Late last week, the Washington Post had an article asking the question whether nuclear power plants are at risk of cyber attack. The article was keyed to a much lengthier, detailed report from the Nuclear Threat Initiative (a non-profit associated with The Economist, and chaired by former US Senator Sam Nunn). The short version of the report is that at least twenty different countries that have nuclear power facilities or nuclear weapons material “do not even have basic requirements to protect nuclear facilities from cyber attacks.’ [To be clear, the main focus of the report is on physical security of nuclear plants and material against theft and sabatoge. This is the first report from the NTI to add an assessment of cyber risk.]

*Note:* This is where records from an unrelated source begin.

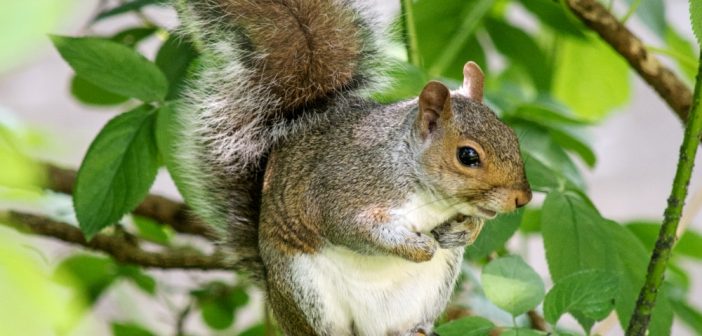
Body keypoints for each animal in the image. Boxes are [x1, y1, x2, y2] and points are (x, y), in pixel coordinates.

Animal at [175, 0, 528, 336]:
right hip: (305, 289)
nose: (522, 199)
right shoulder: (343, 190)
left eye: (512, 135)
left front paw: (463, 231)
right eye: (467, 156)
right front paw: (419, 246)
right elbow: (352, 227)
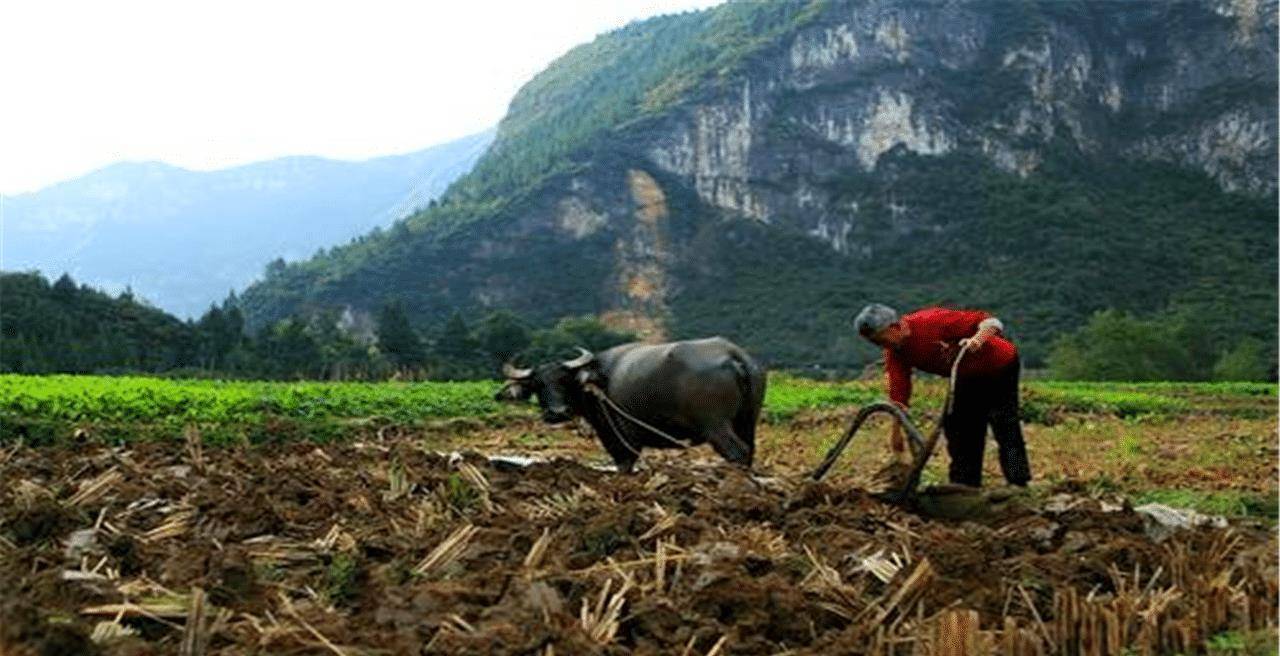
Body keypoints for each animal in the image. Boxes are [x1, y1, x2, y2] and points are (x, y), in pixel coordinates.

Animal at [494, 338, 762, 471]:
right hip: (747, 421)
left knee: (737, 452)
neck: (597, 380)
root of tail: (733, 356)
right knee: (749, 451)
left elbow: (624, 464)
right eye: (537, 384)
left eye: (565, 380)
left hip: (716, 425)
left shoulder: (621, 438)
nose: (557, 413)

I suppose that the report reflects a nice meme of today’s discourse. After all, an attack on a Chinese nuclear facility was the opening crisis in the recent movie Blackhat (a movie that did its best to misrepresent the practice of cybersecurity in as many ways as possible).
Nonetheless, I find the report a bit disappointing. The NTI assessment is based on a legal and policy analysis, not a practical examination of actual vulnerability. Thus the report’s cyber assessment is based on the following questions:
- Do domestic laws, regulations, or licensing requirements require nuclear facilities to have protection from a cyber attack?

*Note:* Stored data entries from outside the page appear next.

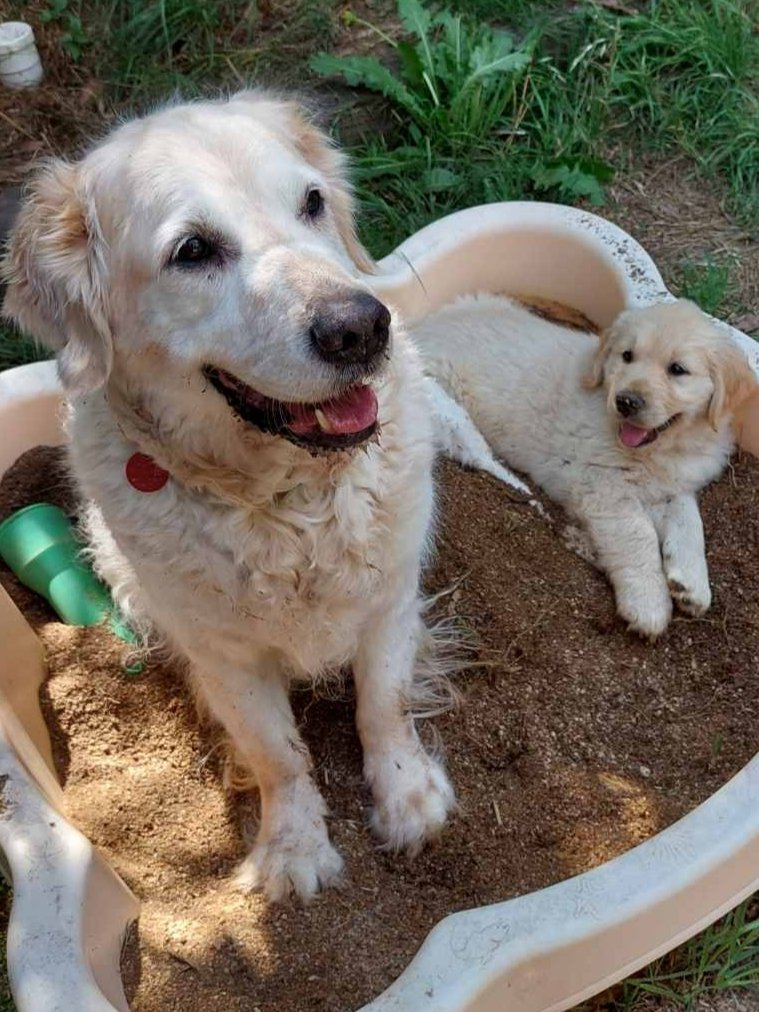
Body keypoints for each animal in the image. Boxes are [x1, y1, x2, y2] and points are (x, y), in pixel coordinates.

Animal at [1, 91, 518, 902]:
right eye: (192, 252)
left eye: (311, 202)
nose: (360, 328)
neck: (288, 497)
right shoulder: (223, 654)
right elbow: (277, 752)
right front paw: (294, 848)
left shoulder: (389, 600)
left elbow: (384, 705)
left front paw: (408, 799)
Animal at [412, 295, 756, 635]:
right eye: (627, 356)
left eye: (677, 369)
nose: (625, 401)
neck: (665, 447)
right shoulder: (602, 485)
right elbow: (637, 533)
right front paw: (648, 603)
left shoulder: (670, 484)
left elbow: (689, 519)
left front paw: (691, 584)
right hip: (453, 415)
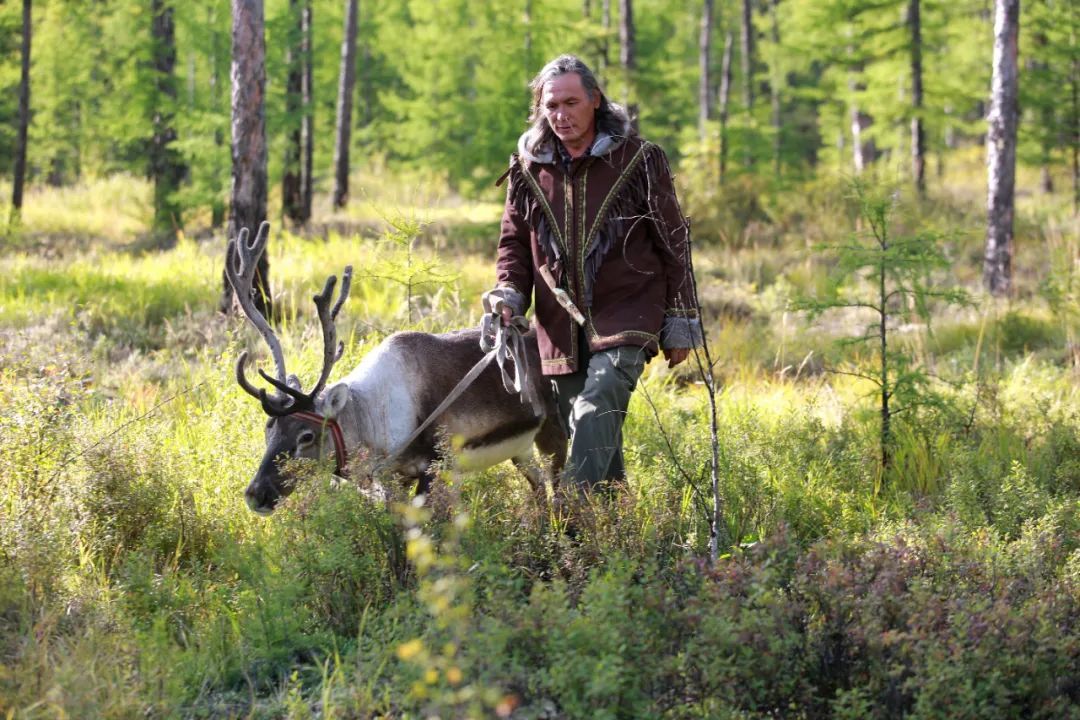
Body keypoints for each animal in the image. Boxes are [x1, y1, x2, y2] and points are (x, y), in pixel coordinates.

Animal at [226, 223, 567, 515]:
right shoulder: (394, 478)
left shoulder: (436, 466)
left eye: (306, 436)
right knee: (539, 489)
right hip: (520, 448)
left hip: (553, 431)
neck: (371, 418)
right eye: (268, 427)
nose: (256, 494)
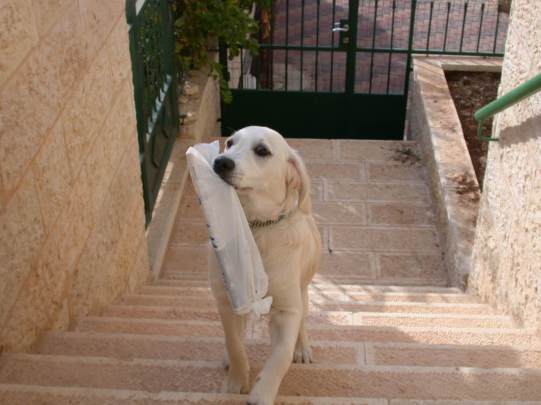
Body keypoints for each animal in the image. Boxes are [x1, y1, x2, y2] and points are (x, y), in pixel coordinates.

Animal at [207, 126, 321, 404]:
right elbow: (235, 345)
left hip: (302, 291)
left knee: (303, 319)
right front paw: (236, 382)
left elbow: (281, 356)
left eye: (261, 150)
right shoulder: (227, 301)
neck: (255, 229)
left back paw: (302, 347)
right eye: (229, 143)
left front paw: (263, 393)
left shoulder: (287, 310)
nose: (221, 162)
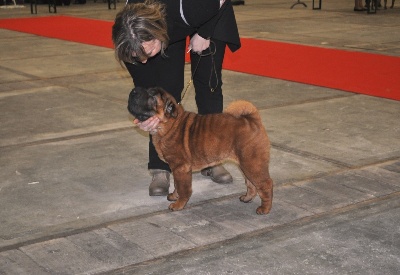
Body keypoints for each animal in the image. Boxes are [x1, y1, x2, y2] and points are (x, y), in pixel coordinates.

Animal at [127, 87, 272, 215]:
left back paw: (264, 209)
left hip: (252, 164)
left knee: (266, 184)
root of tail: (252, 120)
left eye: (152, 95)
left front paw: (178, 205)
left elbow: (183, 188)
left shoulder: (181, 168)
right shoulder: (176, 169)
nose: (134, 90)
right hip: (246, 164)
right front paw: (174, 196)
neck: (169, 125)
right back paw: (247, 198)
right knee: (251, 183)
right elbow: (177, 184)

- Do domestic laws, regulations, or licensing requirements require nuclear facilities to protect critical digital assets from a cyber attack?
- Does the state consider cyber threats in its threat assessment or design basis threat for nuclear facilities?
- Does the regulator require a performance-based program, which includes tests and assessments?
Based on this criteria, thirteen states (including the US, Russia, Taiwan and even Belarus) have the maximum cyber security score. But are they really safe?
Not that you can really tell. As I’ve said, the NTI report it is mostly a legal and policy assessment which gives us little insight into practical aspects of cyber vulnerability, even in the 13 states that score high on the assessment matrix. More to the point, nuclear plants have many pathways of illicit access. As even the report implicitly acknowledges with its emphasis on theft and sabatoge, an insider threat is much greater than a cyber attack — and in a world of limited resources, defenders must address the more likely pathways of attack first.
In addition, the nuclear power domain is very heterogenous. There aren’t many similarities (if any) between the SCADA control systems in China and those in the US, or between either of those and Belarus. So the attack surface of nuclear plants is highly variable. And it seems to me that the presence or absence of law and policy are secondary questions to the much larger one of cyber practice. In that regard the report may be on to something — though it seems to miss the point a bit. The real challenge is one of awareness — to have the nuclear industry integrate cybersecurity practices into its culture of physical security and safe operations. But that point is buried in the report and doesn’t surface into the scare-mongering headlines of newspaper reports.
Bottom line: cybersecurity is hard, detailed work. It involves culture, training, engineering as well as law and policy. Starting at the top is probably the wrong place to begin.